Identifying multiple soil pollutions of potentially contaminated sites based on multi-gate mixture-of-experts network

Sci Total Environ. 2023 Dec 10:903:166218. doi: 10.1016/j.scitotenv.2023.166218. Epub 2023 Aug 10.

Abstract

With the rapid increase in the amount and sources of big data, using big data and machine learning methods to identify site soil pollution has become a research hotspot. However, previous studies that used basic information of sites as pollution identification indexes mainly have problems of low accuracy and efficiency when conducting complex model predictions for multiple soil pollution types.

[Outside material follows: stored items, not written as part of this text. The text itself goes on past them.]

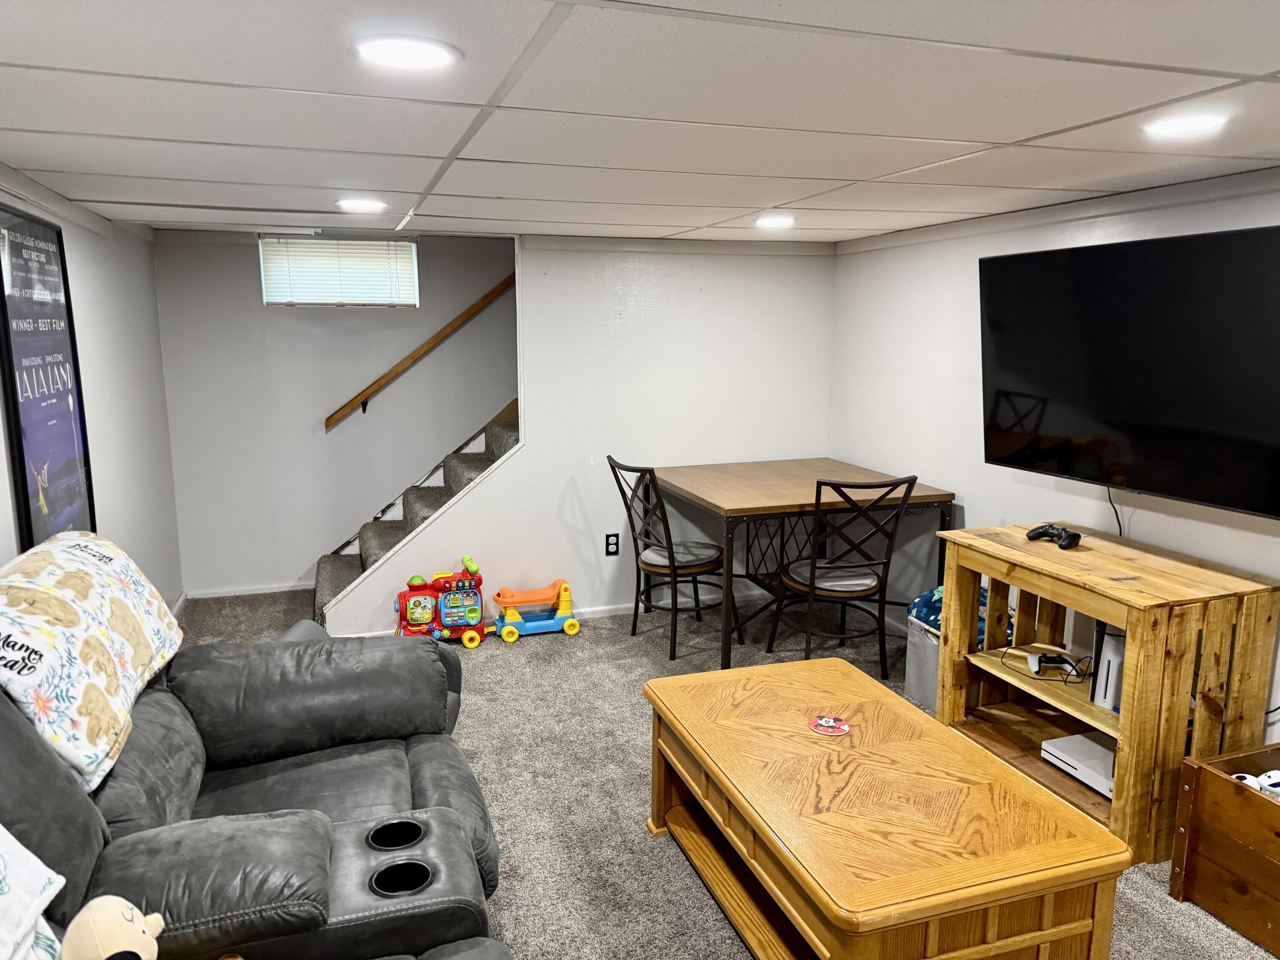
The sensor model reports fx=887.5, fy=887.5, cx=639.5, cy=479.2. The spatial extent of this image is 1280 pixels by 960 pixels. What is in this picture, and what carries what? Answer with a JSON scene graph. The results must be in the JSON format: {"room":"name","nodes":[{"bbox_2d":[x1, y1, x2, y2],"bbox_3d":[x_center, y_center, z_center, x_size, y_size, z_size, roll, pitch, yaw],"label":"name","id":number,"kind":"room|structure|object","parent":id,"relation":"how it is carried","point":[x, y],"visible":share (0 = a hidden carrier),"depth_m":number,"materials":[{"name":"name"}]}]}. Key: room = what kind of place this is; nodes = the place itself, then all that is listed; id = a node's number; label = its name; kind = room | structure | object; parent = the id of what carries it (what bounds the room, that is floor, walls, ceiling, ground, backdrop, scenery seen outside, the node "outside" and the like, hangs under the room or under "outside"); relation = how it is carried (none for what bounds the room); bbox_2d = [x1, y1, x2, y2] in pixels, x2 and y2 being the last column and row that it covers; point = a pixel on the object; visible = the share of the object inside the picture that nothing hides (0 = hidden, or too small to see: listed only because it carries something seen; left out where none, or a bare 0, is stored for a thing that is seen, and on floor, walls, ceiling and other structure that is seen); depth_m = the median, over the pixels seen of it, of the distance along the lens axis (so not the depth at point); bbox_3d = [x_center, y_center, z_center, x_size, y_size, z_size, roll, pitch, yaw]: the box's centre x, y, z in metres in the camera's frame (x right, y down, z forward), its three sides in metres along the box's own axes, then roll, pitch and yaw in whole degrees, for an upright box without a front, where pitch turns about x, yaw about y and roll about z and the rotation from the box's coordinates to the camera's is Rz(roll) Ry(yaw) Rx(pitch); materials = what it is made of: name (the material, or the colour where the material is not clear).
{"room":"basement","nodes":[
{"label":"basement","id":0,"kind":"room"},
{"bbox_2d":[0,165,181,612],"bbox_3d":[-1.641,0.243,1.810,0.127,2.149,6.773,-3,10,-18],"label":"left wall","id":1,"kind":"structure","parent":0,"point":[99,455],"depth_m":3.92,"materials":[{"name":"white paint"}]},
{"bbox_2d":[0,201,95,549],"bbox_3d":[-1.939,-0.258,2.896,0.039,1.214,0.682,-3,10,-18],"label":"framed poster","id":2,"kind":"object","parent":1,"relation":"attached to","point":[27,498],"visible":0.97,"depth_m":2.86,"materials":[{"name":"black paper"}]},
{"bbox_2d":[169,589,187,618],"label":"baseboard","id":3,"kind":"structure","parent":1,"relation":"attached to","point":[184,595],"depth_m":4.99,"materials":[{"name":"white paint"}]},
{"bbox_2d":[148,226,517,602],"bbox_3d":[-0.676,-0.725,5.729,4.384,2.710,0.128,-3,10,-18],"label":"stairwell wall","id":4,"kind":"structure","parent":0,"point":[253,286],"depth_m":5.29,"materials":[{"name":"paint"}]},
{"bbox_2d":[182,581,311,598],"bbox_3d":[-2.163,0.653,5.412,1.383,0.061,0.013,-3,10,-18],"label":"baseboard","id":5,"kind":"structure","parent":4,"relation":"attached to","point":[242,592],"depth_m":5.34,"materials":[{"name":"white paint"}]},
{"bbox_2d":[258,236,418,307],"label":"window blind","id":6,"kind":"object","parent":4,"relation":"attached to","point":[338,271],"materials":[{"name":"white plastic"}]},
{"bbox_2d":[259,236,418,307],"bbox_3d":[-1.808,-1.241,5.355,0.873,0.413,0.128,-3,10,-18],"label":"window","id":7,"kind":"structure","parent":4,"relation":"in","point":[411,302],"depth_m":5.33,"materials":[{"name":"white"}]},
{"bbox_2d":[324,269,516,429],"bbox_3d":[-0.994,-1.518,5.326,2.317,2.378,0.112,-3,10,-18],"label":"handrail","id":8,"kind":"object","parent":4,"relation":"attached to","point":[350,402],"visible":0.76,"depth_m":5.38,"materials":[{"name":"brown wood"}]},
{"bbox_2d":[317,235,837,642],"bbox_3d":[-0.266,-0.260,4.849,2.766,2.069,0.126,-3,10,-18],"label":"back wall","id":9,"kind":"structure","parent":0,"point":[603,555],"depth_m":4.86,"materials":[{"name":"white paint"}]},
{"bbox_2d":[325,586,769,638],"bbox_3d":[-0.012,0.793,4.703,3.070,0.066,0.602,-3,10,-18],"label":"baseboard","id":10,"kind":"structure","parent":9,"relation":"attached to","point":[624,611],"depth_m":5.02,"materials":[{"name":"white paint"}]},
{"bbox_2d":[604,532,619,555],"bbox_3d":[-0.153,0.357,4.910,0.072,0.121,0.009,-3,10,-18],"label":"wall outlet","id":11,"kind":"object","parent":9,"relation":"attached to","point":[613,544],"visible":0.99,"depth_m":4.91,"materials":[{"name":"black plastic"}]},
{"bbox_2d":[0,0,1279,245],"bbox_3d":[0.307,-0.884,2.067,4.113,0.105,5.998,-3,10,-18],"label":"ceiling","id":12,"kind":"structure","parent":0,"point":[603,219],"depth_m":1.96,"materials":[{"name":"white tile"}]},
{"bbox_2d":[336,197,388,212],"bbox_3d":[-1.072,-1.058,3.432,0.206,0.012,0.208,-3,10,-18],"label":"ceiling light","id":13,"kind":"object","parent":12,"relation":"in","point":[364,205],"visible":0.99,"depth_m":3.40,"materials":[{"name":"white plastic"}]},
{"bbox_2d":[352,34,461,70],"bbox_3d":[-0.418,-0.761,1.587,0.194,0.009,0.194,-3,10,-18],"label":"ceiling light","id":14,"kind":"object","parent":12,"relation":"in","point":[414,57],"visible":0.99,"depth_m":1.57,"materials":[{"name":"white plastic"}]},
{"bbox_2d":[755,215,795,228],"bbox_3d":[0.600,-1.141,3.941,0.207,0.013,0.209,-3,10,-18],"label":"ceiling light","id":15,"kind":"object","parent":12,"relation":"in","point":[772,221],"visible":0.99,"depth_m":3.91,"materials":[{"name":"white plastic"}]},
{"bbox_2d":[1143,112,1227,135],"bbox_3d":[1.298,-0.844,2.112,0.185,0.009,0.186,-3,10,-18],"label":"ceiling light","id":16,"kind":"object","parent":12,"relation":"in","point":[1194,125],"visible":0.99,"depth_m":2.09,"materials":[{"name":"white plastic"}]},
{"bbox_2d":[167,582,1276,959],"bbox_3d":[0.038,1.235,2.513,4.746,0.106,6.547,-3,10,-18],"label":"carpet floor","id":17,"kind":"structure","parent":0,"point":[690,891],"depth_m":3.17,"materials":[{"name":"grey carpet"}]},
{"bbox_2d":[0,584,514,959],"bbox_3d":[-0.836,0.803,1.542,1.467,1.051,2.662,-3,10,-18],"label":"recliner sofa","id":18,"kind":"object","parent":17,"relation":"on","point":[374,794],"visible":0.89,"depth_m":1.93,"materials":[{"name":"leather"}]},
{"bbox_2d":[0,825,66,959],"bbox_3d":[-1.014,0.641,1.055,0.403,0.364,0.731,-3,10,-18],"label":"pillow","id":19,"kind":"object","parent":18,"relation":"on","point":[1,845],"visible":1,"depth_m":1.33,"materials":[{"name":"white fabric"}]},
{"bbox_2d":[0,531,183,793],"bbox_3d":[-1.433,0.381,2.095,0.439,0.337,0.956,-3,10,-18],"label":"blanket","id":20,"kind":"object","parent":18,"relation":"on","point":[51,579],"visible":0.97,"depth_m":1.98,"materials":[{"name":"fabric"}]},
{"bbox_2d":[57,895,165,959],"bbox_3d":[-0.781,0.735,1.320,0.180,0.221,0.194,0,10,0],"label":"stuffed animal","id":21,"kind":"object","parent":18,"relation":"on","point":[126,910],"visible":1,"depth_m":1.30,"materials":[{"name":"beige fabric"}]},
{"bbox_2d":[314,397,518,628],"bbox_3d":[-0.442,-0.413,5.062,2.880,2.251,1.077,-3,10,-18],"label":"staircase","id":22,"kind":"structure","parent":17,"relation":"on","point":[337,568],"depth_m":5.11,"materials":[{"name":"carpet"}]},
{"bbox_2d":[395,556,489,647],"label":"toy train","id":23,"kind":"object","parent":17,"relation":"on","point":[411,606],"visible":0.95,"depth_m":4.58,"materials":[{"name":"red plastic"}]},
{"bbox_2d":[491,578,580,641],"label":"toy wagon","id":24,"kind":"object","parent":17,"relation":"on","point":[523,625],"visible":0.98,"depth_m":4.82,"materials":[{"name":"plastic"}]},
{"bbox_2d":[606,455,745,661],"bbox_3d":[0.174,0.361,4.443,0.540,0.964,0.490,-6,12,-33],"label":"dining chair","id":25,"kind":"object","parent":17,"relation":"on","point":[647,563],"visible":0.97,"depth_m":4.36,"materials":[{"name":"black metal"}]},
{"bbox_2d":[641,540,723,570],"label":"seat cushion","id":26,"kind":"object","parent":25,"relation":"on","point":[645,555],"visible":0.7,"depth_m":4.35,"materials":[{"name":"grey fabric"}]},
{"bbox_2d":[654,458,956,668],"bbox_3d":[0.774,0.410,4.577,1.167,0.819,1.121,-3,10,-18],"label":"dining table","id":27,"kind":"object","parent":17,"relation":"on","point":[690,485],"visible":0.89,"depth_m":4.29,"materials":[{"name":"brown wood"}]},
{"bbox_2d":[767,471,917,680],"bbox_3d":[0.908,0.424,4.034,0.473,0.978,0.549,-3,10,-18],"label":"dining chair","id":28,"kind":"object","parent":17,"relation":"on","point":[812,587],"visible":0.97,"depth_m":3.89,"materials":[{"name":"black metal"}]},
{"bbox_2d":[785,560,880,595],"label":"seat cushion","id":29,"kind":"object","parent":28,"relation":"on","point":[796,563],"visible":0.66,"depth_m":4.00,"materials":[{"name":"grey fabric"}]},
{"bbox_2d":[642,655,1131,959],"bbox_3d":[0.530,0.949,2.389,0.735,0.475,1.221,-3,10,-18],"label":"coffee table","id":30,"kind":"object","parent":17,"relation":"on","point":[719,775],"visible":1,"depth_m":2.07,"materials":[{"name":"brown wood"}]},
{"bbox_2d":[808,714,850,735],"bbox_3d":[0.532,0.690,2.495,0.113,0.005,0.111,4,10,21],"label":"coaster","id":31,"kind":"object","parent":30,"relation":"on","point":[822,722],"visible":0.99,"depth_m":2.49,"materials":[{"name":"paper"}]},
{"bbox_2d":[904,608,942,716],"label":"storage bin","id":32,"kind":"object","parent":17,"relation":"on","point":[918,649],"visible":0.32,"depth_m":3.70,"materials":[{"name":"grey fabric"}]},
{"bbox_2d":[907,581,1008,638],"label":"blanket","id":33,"kind":"object","parent":32,"relation":"on","point":[920,600],"visible":0.19,"depth_m":3.68,"materials":[{"name":"blue fabric"}]},
{"bbox_2d":[933,522,1279,863],"bbox_3d":[1.524,0.670,3.011,0.533,0.813,0.939,-3,10,-18],"label":"wooden shelf","id":34,"kind":"object","parent":17,"relation":"on","point":[1095,711],"visible":0.8,"depth_m":2.71,"materials":[{"name":"brown wood"}]},
{"bbox_2d":[1026,651,1077,676],"bbox_3d":[1.445,0.642,3.112,0.135,0.047,0.119,2,10,10],"label":"game controller","id":35,"kind":"object","parent":34,"relation":"in","point":[1045,657],"visible":0.94,"depth_m":3.10,"materials":[{"name":"white plastic"}]},
{"bbox_2d":[1025,522,1082,549],"bbox_3d":[1.457,0.192,3.129,0.114,0.062,0.186,-7,12,-35],"label":"game controller","id":36,"kind":"object","parent":34,"relation":"on","point":[1040,533],"visible":0.99,"depth_m":3.11,"materials":[{"name":"black plastic"}]},
{"bbox_2d":[1041,732,1117,796],"bbox_3d":[1.573,0.952,2.946,0.312,0.057,0.345,-3,10,-18],"label":"game console","id":37,"kind":"object","parent":34,"relation":"in","point":[1080,738],"visible":0.65,"depth_m":2.94,"materials":[{"name":"white plastic"}]},
{"bbox_2d":[1090,625,1125,710],"bbox_3d":[1.587,0.609,2.897,0.203,0.239,0.137,-3,10,-18],"label":"game console","id":38,"kind":"object","parent":34,"relation":"in","point":[1109,692],"visible":0.49,"depth_m":2.85,"materials":[{"name":"white plastic"}]},
{"bbox_2d":[1167,742,1279,956],"bbox_3d":[1.834,1.018,2.275,0.477,0.387,0.667,-3,10,-18],"label":"wooden crate","id":39,"kind":"object","parent":17,"relation":"on","point":[1209,775],"visible":1,"depth_m":2.38,"materials":[{"name":"brown wood"}]},
{"bbox_2d":[1232,768,1279,798],"bbox_3d":[1.738,0.837,2.394,0.199,0.085,0.194,-3,10,-18],"label":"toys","id":40,"kind":"object","parent":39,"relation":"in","point":[1275,781],"visible":0.55,"depth_m":2.40,"materials":[{"name":"white plastic"}]},
{"bbox_2d":[829,165,1279,751],"bbox_3d":[2.066,0.140,2.582,0.125,2.105,5.627,-3,10,-18],"label":"right wall","id":41,"kind":"structure","parent":0,"point":[973,437],"depth_m":4.04,"materials":[{"name":"white paint"}]},
{"bbox_2d":[978,224,1279,520],"bbox_3d":[1.691,-0.352,2.909,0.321,0.822,1.246,-3,10,-18],"label":"television","id":42,"kind":"object","parent":41,"relation":"attached to","point":[1164,485],"visible":0.99,"depth_m":2.83,"materials":[{"name":"black glass"}]},
{"bbox_2d":[1106,486,1124,534],"bbox_3d":[1.751,0.130,3.280,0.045,0.234,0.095,-3,10,-18],"label":"power cord","id":43,"kind":"object","parent":42,"relation":"hanging from","point":[1119,525],"visible":0.48,"depth_m":3.28,"materials":[{"name":"black plastic"}]}
]}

In this study, we collected the environmental data of 199 sites in 6 typical industries involving heavy metal and organic pollution. After feature fusion and selection, 10 indexes based on pollution sources and pathways were used to establish the soil pollution identification index system. The Multi-gate Mixture-of-Experts network (MMoE) were constructed to carry out the multi-tasks of soil heavy metals, VOCs and SVOCs pollution identification simultaneously. The SHAP framework was used to reveal the importance of pollution identification indexes on the multiple outputs of MMoE and obtain their driving factors. The results showed that the accuracies of MMoE model were 0.600, 0.783 and 0.850 for soil heavy metals, VOCs and SVOCs pollution identifications, respectively, which were 0-20 % higher than their accuracies of BP neural networks of single tasks. The indexes of raw material containing organic compounds, enterprise scale, soil pollution traces and industry types have the different significant importance on site soil pollutions. This study proposed a more efficient and accurate method to identify site soil pollutions and their driving factors, which offers a step towards realizing intelligent identification and risk control of site soil pollution globally.

Keywords: Driving factor analysis; Model interpretability of SHAP framework; Multi-gate mixture-of-experts network; Multi-task learning; Soil pollution identification of sites.